No, the truly awful part is the fact that "making a statement" is one of only two goals that the team has in its mission.  How could that possibly be one of the two big, important things everyone is supposed to be thinking about, all the time?  Why would anyone want their whole organization full of people walking around, focused on making a statement about their non-specified vision and values?  And if that isn't one of the two big, important things, then what is it doing here?

The problem here isn't that it makes them look pompous.  The problem is that it makes them pompous.
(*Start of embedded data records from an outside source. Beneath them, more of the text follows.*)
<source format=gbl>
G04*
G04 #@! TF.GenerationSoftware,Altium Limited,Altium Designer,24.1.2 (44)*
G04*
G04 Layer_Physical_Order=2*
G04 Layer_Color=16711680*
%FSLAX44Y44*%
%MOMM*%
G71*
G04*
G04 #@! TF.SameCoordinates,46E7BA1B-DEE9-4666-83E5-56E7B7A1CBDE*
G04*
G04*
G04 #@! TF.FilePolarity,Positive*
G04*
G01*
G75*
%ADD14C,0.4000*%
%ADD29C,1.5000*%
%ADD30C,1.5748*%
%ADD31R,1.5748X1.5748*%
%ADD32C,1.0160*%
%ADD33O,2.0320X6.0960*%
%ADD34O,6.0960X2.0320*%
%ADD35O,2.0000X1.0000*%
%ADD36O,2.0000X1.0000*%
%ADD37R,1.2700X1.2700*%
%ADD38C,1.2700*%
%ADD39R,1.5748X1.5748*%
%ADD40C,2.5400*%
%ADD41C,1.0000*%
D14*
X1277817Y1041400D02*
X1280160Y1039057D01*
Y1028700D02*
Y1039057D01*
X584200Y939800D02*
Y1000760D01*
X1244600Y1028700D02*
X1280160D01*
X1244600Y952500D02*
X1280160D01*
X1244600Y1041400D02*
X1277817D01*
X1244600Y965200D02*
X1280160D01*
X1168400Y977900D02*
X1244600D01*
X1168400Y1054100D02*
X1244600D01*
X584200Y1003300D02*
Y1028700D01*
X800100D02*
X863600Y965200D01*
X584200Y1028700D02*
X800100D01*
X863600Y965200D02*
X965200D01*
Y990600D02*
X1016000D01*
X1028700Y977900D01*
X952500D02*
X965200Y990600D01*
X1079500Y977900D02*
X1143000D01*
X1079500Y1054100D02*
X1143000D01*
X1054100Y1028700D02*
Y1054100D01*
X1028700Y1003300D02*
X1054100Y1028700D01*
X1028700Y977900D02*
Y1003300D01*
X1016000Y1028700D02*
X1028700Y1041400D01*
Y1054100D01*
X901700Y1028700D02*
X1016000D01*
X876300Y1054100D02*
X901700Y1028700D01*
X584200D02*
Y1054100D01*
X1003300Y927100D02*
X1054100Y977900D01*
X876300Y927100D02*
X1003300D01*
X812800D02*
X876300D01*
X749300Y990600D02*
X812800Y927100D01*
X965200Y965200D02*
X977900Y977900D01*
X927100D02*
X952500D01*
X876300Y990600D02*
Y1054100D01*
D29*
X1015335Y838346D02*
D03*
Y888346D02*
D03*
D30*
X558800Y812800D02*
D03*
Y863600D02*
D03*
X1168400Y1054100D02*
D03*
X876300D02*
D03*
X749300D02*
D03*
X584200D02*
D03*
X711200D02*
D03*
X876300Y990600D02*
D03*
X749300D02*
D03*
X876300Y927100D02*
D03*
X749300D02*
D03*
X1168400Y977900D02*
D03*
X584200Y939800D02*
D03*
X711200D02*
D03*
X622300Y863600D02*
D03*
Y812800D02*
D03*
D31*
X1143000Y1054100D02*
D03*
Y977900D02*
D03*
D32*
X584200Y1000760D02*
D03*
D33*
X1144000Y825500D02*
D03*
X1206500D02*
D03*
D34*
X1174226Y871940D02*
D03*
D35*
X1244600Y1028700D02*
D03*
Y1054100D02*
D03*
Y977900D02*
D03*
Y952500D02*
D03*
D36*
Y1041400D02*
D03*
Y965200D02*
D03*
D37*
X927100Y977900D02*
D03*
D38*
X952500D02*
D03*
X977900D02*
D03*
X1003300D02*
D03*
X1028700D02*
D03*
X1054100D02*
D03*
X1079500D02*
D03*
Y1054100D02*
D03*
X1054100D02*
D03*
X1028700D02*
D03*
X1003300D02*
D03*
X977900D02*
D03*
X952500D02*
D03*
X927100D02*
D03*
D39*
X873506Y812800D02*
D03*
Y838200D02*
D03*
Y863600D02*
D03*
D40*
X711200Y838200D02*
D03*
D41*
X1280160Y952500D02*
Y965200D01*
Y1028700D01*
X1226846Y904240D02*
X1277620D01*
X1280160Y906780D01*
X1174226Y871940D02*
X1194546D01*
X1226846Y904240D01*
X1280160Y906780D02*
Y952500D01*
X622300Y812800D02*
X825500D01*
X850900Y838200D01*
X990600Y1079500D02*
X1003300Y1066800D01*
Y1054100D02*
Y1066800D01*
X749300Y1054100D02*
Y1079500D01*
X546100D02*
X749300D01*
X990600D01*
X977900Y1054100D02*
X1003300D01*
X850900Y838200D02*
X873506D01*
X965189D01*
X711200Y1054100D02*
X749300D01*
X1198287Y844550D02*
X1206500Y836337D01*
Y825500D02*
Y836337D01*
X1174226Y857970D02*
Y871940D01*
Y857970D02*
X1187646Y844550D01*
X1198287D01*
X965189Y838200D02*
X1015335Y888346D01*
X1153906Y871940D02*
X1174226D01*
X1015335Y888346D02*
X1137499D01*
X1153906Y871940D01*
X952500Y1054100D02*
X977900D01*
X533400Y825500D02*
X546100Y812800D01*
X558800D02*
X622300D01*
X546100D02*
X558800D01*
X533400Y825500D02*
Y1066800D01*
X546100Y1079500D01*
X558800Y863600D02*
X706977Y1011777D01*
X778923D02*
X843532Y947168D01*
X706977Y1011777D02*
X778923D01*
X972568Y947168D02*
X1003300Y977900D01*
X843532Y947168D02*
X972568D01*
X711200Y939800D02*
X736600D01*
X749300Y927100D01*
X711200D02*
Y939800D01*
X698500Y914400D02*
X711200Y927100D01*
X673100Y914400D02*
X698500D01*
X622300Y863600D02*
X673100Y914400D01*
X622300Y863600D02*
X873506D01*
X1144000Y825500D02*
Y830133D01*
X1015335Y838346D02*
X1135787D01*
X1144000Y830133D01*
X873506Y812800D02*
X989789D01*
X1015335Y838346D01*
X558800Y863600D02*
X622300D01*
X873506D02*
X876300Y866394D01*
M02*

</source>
A short digression:  As you may have surmised, I've had my hand in a few mission statements myself.  I even wrote a vision statement once — and since it was a volunteer organization, it was in fact a "collective vision."  Even so, I wrote it myself, and a board of directors approved it; in the real world, the buck always stops somewhere.  There is in fact a de facto mission statement on the left column of the LGT home page:  "Constantly updated Indians news, lots of in-depth analysis, live in-game discussions — and more fanatical and thoughtful Indians fans than every other web site combined."
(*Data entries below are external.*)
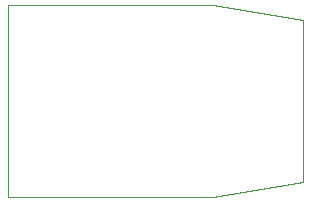
<source format=gbr>
G04 #@! TF.GenerationSoftware,KiCad,Pcbnew,(5.1.4)-1*
G04 #@! TF.CreationDate,2019-09-27T16:29:42+02:00*
G04 #@! TF.ProjectId,JoyAdapter,4a6f7941-6461-4707-9465-722e6b696361,rev?*
G04 #@! TF.SameCoordinates,Original*
G04 #@! TF.FileFunction,Profile,NP*
%FSLAX46Y46*%
G04 Gerber Fmt 4.6, Leading zero omitted, Abs format (unit mm)*
G04 Created by KiCad (PCBNEW (5.1.4)-1) date 2019-09-27 16:29:42*
%MOMM*%
%LPD*%
G04 APERTURE LIST*
%ADD10C,0.050000*%
G04 APERTURE END LIST*
D10*
X25019000Y-6858000D02*
X17399000Y-8128000D01*
X17399000Y8128000D02*
X25019000Y6858000D01*
X0Y-8128000D02*
X0Y0D01*
X17399000Y-8128000D02*
X0Y-8128000D01*
X25019000Y6858000D02*
X25019000Y-6858000D01*
X0Y8128000D02*
X17399000Y8128000D01*
X0Y0D02*
X0Y8128000D01*
M02*

</source>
Those immodest words represent the best that LGT modestly aspires to be every day, hopefully reminding the four authors what we're here to accomplish.  Some of that is achieved by our own direct efforts, but we rely on hundreds of contributors for the other parts.  For those other parts, the statement reminds us of our obligation to support the efforts of the whole group, to maintain a site where those contributors can and will make LGT the best embodiment of itself.  It is not our intention to make a statement about what an Indians blog and online community should be.  Rather, it's our intention for LGT simply to be that.

With that in mind, here is the fix the Indians organization needs — at least, the verbal fix it needs — an entirely immodest proposal to replace the sagging, myopic words currently in use.

Cleveland Indians Mission Statement

The Cleveland Indians will spare no effort, each and every year, to field a championship ballclub.
We will strive to outperform our competitors in every aspect of building a winning team.
We will conduct ourselves with integrity and professionalism,
fielding a team that Cleveland fans can be proud to root for in every way.
We will expect passion and demand excellence, and we will win.

To wit:

  • The mission of a major league ballclub starts and ends with winning.  This is a no-brainer.
  • Realistically, the Indians cannot field a championship ballclub every year, and it would be dishonest to say otherwise.  What they can do is to spare no effort every year.
  • They had better damned well be trying to outperform their competitors in every possible way, and they shouldn't hesitate to say so.  What's implied here is beating our divisional rivals specifically, and that is what should be implied.
  • Go ahead and espouse some nobler values, too, if that's what you're into, but the goal should be to act on those values, not to make a statement about them.  Don't go out there to show everyone what a great guy you are; just actually be a great guy, and let the chips fall where they may.
  • Would it kill you to mention the fans just once in this thing?
  • Nobody should forget for one moment that the goal is to win.

Not every mission can be accomplished, but it helps to have a worthwhile mission.  I hope Larry Dolan in particular will take note:  Nobody ever got to the top while aiming for the middle.  And it probably isn't any good for ticket sales, either.